Drilling isn't exactly something that sounds like perfect videogame material. I personally associate it with DIY: Putting up shelves, hanging doors and hoping you aren't about to drill through an electricity cable. Surprisingly, Mr. DRILLER: Drill Spirits has nothing to do with DIY, which is obviously a good thing.
Drill Spirits continues the series that has already found its way onto a number of systems, offering more of the gameplay that fans will have become accustomed to. For those not in the know, Mr.DRILLER puts you in control of a driller who must drill down through varying depths of multicoloured blocks. When overhead blocks become unstable, they fall, either on your head, killing you, or on top of other blocks, which, if forming a group of four or more same coloured blocks, will make them disappear. To make this trickier you have to be aware of your air level. As time passes your air supply will go down, requiring you to pick up air capsules that are spread out in-between blocks Failure to keep your air supply above zero will result in your driller's death. It's a very simple game mechanic, but it works well.

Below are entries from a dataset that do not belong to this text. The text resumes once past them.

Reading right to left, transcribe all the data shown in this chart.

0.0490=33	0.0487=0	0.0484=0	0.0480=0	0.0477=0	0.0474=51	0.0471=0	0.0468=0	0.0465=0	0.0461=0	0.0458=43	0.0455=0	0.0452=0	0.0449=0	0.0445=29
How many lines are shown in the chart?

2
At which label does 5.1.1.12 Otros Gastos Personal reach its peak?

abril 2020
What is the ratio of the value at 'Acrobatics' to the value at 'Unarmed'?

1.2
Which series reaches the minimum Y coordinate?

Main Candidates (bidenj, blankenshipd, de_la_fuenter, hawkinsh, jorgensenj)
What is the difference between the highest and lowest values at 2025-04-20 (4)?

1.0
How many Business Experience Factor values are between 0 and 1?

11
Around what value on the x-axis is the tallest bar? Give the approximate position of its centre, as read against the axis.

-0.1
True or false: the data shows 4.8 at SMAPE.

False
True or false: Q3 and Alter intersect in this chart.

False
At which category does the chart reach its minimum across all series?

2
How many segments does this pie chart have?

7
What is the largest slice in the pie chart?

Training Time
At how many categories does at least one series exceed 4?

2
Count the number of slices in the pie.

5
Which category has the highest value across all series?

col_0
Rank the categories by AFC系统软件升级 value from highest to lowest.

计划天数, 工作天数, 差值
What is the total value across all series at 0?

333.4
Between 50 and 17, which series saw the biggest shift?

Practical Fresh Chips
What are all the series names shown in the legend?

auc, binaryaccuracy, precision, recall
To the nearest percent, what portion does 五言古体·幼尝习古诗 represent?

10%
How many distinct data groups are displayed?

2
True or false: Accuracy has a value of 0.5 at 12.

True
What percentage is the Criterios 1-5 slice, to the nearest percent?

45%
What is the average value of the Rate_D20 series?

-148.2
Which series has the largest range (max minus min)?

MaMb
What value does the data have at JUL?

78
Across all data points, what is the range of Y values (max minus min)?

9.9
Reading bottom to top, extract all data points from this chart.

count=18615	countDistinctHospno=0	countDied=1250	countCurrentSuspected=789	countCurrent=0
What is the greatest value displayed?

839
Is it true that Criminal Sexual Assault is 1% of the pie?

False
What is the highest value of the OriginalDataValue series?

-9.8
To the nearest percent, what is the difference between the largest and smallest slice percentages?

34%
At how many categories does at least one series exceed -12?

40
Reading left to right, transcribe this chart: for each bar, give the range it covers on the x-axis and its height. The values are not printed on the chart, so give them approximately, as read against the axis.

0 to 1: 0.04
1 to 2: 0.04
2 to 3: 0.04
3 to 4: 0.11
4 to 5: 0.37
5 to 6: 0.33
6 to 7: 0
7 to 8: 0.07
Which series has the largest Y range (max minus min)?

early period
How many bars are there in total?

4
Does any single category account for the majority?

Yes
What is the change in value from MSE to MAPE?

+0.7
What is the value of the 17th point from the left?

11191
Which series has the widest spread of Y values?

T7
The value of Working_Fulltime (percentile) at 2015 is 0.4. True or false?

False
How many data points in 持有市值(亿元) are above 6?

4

'this would have worked almost as well on the GBA'
Being a Nintendo DS game, you'd expect some use of the console's Touch Screen, and the Namco have obliged. However, Mr. DRILLER's gameplay doesn't combine well with the stylus. Using the stylus, you move your character around and select the blocks to drill, which is actually easier and more natural to do using the D-Pad and A-Button. The machine's dual screens are both used to display the drilling area, with the upper screen usually full of blocks about to collapse. Even with this dual-screen display it's obvious that this would have worked almost as well on the GBA.
Numerous game modes are available. In single player you have Mission Driller, Pressure Driller, Time Attack Driller and Dristone. Mission Driller is your standard game mode, requiring you to drill to the bottom of stages of varying difficulty. The early stages are pretty simple, but later levels have much deeper drill depths and ramp up the difficulty an awful lot. As well as standard coloured blocks, a number of different blocks are thrown into the mix: X-Blocks require five drills in order to be destroyed and doing so will drain 20% of your air supply; Crystal Blocks will disappear over time, potentially causing blocks to fall from above or below you; and White blocks act like normal blocks, but do not join up to similar coloured blocks. Mission Driller starts off simple, but is really addictive, and the later stages are really challenging. As you progress you unlock more characters (each with varying abilities) and mileage drilled is used an in-game currency, used to purchase power-ups.
Pressure Driller gives your driller the power to fire fireballs. This is handy as you have a Destroyer Drill coming after you. If it catches up with you, you'll die, so you need to destroy it before it does. Power capsules charge your power meter, with 3 power capsules required to max the charge at three. The Destroyer Drill will release a number of destroyer blocks (which have the same attributes as the blocks found in Mission Driller) as it drills. These come from three chutes which can be disabled with fireball attacks. Firing at the Destroyer Drill's chutes will completely drain your power meter, but a fireball will inflict more damage if it has a higher charge, making it worth while to wait until your power meter is full. Just as in Mission Driller, more characters become available as stages are completed and power-ups bought in the shop can be used.
Time Trial Driller requires you to make it to a goal within a set time, and Dristone is a quest mode, where you collect power-ups to use as you drill. These are nice bonuses, but you'll spend most of your time with Mission Driller and Pressure Driller. For anyone with friends, you can play in the Driller Race mode with up to four other players. Here you race each other to the goal, collecting and using various power-ups as you go. The good news is that this European version of the game features the single-cart multi-play that was missing from the North American release, meaning that you can race against friends even if they haven't bought the game.
The DS has a number of puzzle games available at launch, with Polarium probably being the pick of the bunch. Mr. DRILLER comes off as a game that doesn't really utilize the console's potential, but the core gameplay is good enough for that not to matter. If you are solely looking for a puzzle title makes good use of the DS's Touch Screen, then this might not be for you, but the lack of original Touch Screen ideas aside, this is a top notch puzzler.